Bugün orta doğuda karşılaşılan her konu; Arap, Kürt, Türkmen, Suriye, Irak, İran, Turan meselesi dönüp dolaşıp Yavuz Sultan Selim’in yaptığı imparatorluk stratejinse ve büyük entegrasyona yeniden bakmayı gerektirmektedir. Yavuz Sultan Selim Han, İran-Turan çatışmasının o günkü tezahürüne evrensel bir imparatorluk olmanın vizyonuyla cevap vermiştir.
Tarihsel ittifak
İran’ın mezhepçi siyasetini (o günkü İran’ın Türk olduğunu, hatta bırakın Türk olmayı Türkmencilik davası güden bir anlayışı Şah İsmail’in şahsında temsil ettiğini unutmamak gerekir) etkisiz kılacak bir ittifakı gerçekleştirmiştir. Sultan Yavuz’un kurduğu Osmanlı-Türkmen-Kürt ittifakı, İran’ı tarihsel olarak bir “bölgesel devlet” konumunda izole ederken Osmanlı, tarihsel olarak “İmparatorluk çağının” en büyük modeli haline gelmiştir. Sultan Yavuz’un bu stratejisi Şia’yı bölgeselleştirirken, “kendisini Sünni bir imparatorluğa” dönüştürmesi beklenirken, o bu yola gitmemiş imparatorluğu “siyasal yapısına uygun” bir politikaya yöneltmiştir.
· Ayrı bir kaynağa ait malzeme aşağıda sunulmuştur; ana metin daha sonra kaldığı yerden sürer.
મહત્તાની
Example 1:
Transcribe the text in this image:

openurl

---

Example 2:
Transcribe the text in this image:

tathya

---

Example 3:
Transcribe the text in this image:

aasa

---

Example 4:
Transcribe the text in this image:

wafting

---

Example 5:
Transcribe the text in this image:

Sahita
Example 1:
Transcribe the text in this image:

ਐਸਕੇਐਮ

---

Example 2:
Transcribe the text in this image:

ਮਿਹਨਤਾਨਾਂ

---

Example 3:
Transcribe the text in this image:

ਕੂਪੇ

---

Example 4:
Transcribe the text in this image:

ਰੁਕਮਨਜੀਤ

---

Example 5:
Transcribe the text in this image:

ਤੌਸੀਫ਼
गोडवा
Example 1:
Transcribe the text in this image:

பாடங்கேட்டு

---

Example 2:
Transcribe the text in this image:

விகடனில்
İmparatorluk çok dinli, çok mezhepli, çok cemaatli, farklılaşmış unsurları bir arada tutan evrensel karakterli bir siyasal yapıya açılmıştır. Tüm bunların “tarımsal toplumsal yapıların”egemen olduğu orta zaman imparatorluk düzeninde yaşandığını unutmamak gerekir.
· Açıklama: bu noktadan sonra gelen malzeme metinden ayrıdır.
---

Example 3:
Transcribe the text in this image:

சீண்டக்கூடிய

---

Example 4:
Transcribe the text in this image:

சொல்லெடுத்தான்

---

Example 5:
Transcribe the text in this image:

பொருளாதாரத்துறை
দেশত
Türkiye “çözüm süreciyle” bu tarihsel, kültürel uzlaşmayı tekrar etmedi ama yeniden hatırladı ve ele aldı. Bilindiği gibi tarih tekerrür eden bir şey değildir. Bu sebeple bu tarihsel/ kültürel çözümün dayandığı temelleri kavrayıp, küresel çağda farklı toplumsal yapıların yaşandığı bir dönemde “yeni bir stratejiye” dönüştürmek mecburiyeti bulunmaktaydı.
Mezhep ve siyaset
Bugün, küresel çağda mezhep eksenli bir devlet, bu anlayışıyla Ortadoğu’yu yeniden şekillendirilmek istenmektedir. Yüzlerce yıl Yavuz Sultan Selim’in bölgesel bir devlet olarak izole edip, etkisizleştirdiği “bir siyaset tarzı” farklı şartlarda yeniden ortaya çıkmaktadır. Enerji kaynaklarının sağladığı ekonomik güçle “devrimci İslam” anlayışıyla, böyle bir arayışa girişmek, ABD’nin Irak işgali sonrasında konjonktürün sunduğu fırsatlarla da birleşince ciddi bir soruna dönüşmüştür.
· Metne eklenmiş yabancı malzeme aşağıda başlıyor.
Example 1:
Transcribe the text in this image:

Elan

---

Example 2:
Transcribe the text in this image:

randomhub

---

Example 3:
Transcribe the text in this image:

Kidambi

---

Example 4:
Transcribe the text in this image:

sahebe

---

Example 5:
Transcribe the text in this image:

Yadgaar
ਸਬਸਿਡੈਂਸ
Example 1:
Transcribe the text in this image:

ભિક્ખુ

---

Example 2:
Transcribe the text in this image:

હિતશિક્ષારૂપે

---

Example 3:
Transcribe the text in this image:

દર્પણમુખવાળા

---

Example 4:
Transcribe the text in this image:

İran’ın mezhep eksenli siyasetinin Irak’ta yankı bulması, ferasetsiz siyasetçilerin ülkelerinin bölünme pahasına bu siyasetin peşine takılması IŞİD gibi kanlı- karalık yapıların işini kolaylaştırdığını tahmin edebiliriz. Bütün bunlar yaşanırken, Türkiye’nin “çözüm sürecinin” önemini yeniden anlamak ve kavramak gerekmektedir. Türkiye, yeniden tarihsel olarak akrabalığı tartışılmayacak Kürtlerle yeni bir ittifak yaparak hem mezhepçiliğe hem de “etnik tuzağa” karşı farklı bir siyasi çözümü ortaya koymuştur.
Çözüm sürecinin, sadece terör belasından kurtulma gibi bir yolu açmadığını, bölgede yeni bir ittifak ve entegrasyon imkanı olarak büyük bir potansiyeli harekete geçirdiği görmek gerekir. Yoksa bu kadar tepki bu kadar fırtına kopar mıydı? Çözüm süreci bu coğrafyanın yeniden harekete geçmesini, büyük bir siyasal ittifaka doğru gitmesinin ilk adımı olduğu içindir ki bu kadar büyük saldırılarla karşı karşıya kalınmıştır.